Data to process:
___

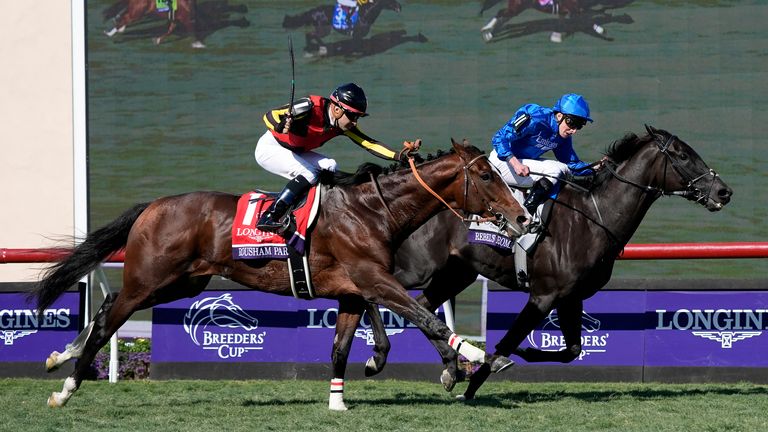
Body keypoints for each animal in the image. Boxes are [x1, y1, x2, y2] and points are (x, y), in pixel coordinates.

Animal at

___

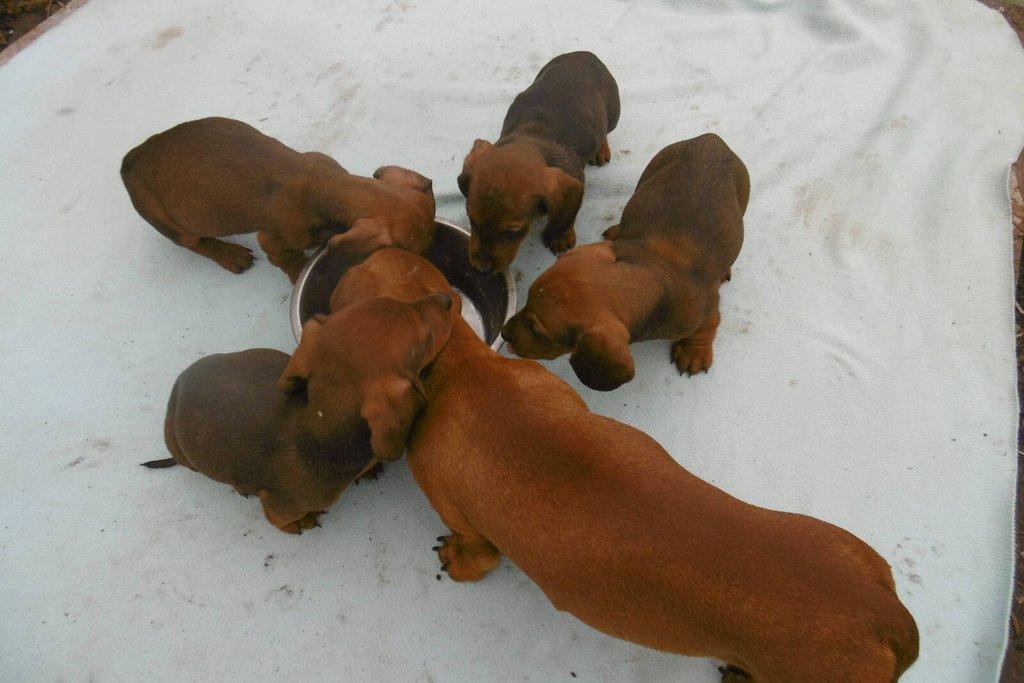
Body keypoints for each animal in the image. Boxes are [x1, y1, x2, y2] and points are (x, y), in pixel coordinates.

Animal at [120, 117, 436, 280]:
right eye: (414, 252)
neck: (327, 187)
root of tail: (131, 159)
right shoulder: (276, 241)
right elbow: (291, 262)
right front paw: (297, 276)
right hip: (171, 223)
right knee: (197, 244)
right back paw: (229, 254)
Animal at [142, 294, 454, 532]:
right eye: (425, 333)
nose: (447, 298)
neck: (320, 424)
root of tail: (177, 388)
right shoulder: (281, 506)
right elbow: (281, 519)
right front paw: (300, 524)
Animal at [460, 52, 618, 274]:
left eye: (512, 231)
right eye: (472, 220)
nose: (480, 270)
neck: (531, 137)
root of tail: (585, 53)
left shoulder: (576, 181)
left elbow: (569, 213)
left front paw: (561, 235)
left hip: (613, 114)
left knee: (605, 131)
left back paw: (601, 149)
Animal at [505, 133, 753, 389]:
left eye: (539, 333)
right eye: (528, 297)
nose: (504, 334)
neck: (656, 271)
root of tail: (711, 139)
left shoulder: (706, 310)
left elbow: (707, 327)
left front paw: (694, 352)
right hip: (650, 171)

___

Goal of the exercise:
In the listing above, find each line with the word "front" and return it.

Answer section:
right front paw: (297, 276)
right front paw: (300, 524)
left front paw: (561, 235)
left front paw: (694, 352)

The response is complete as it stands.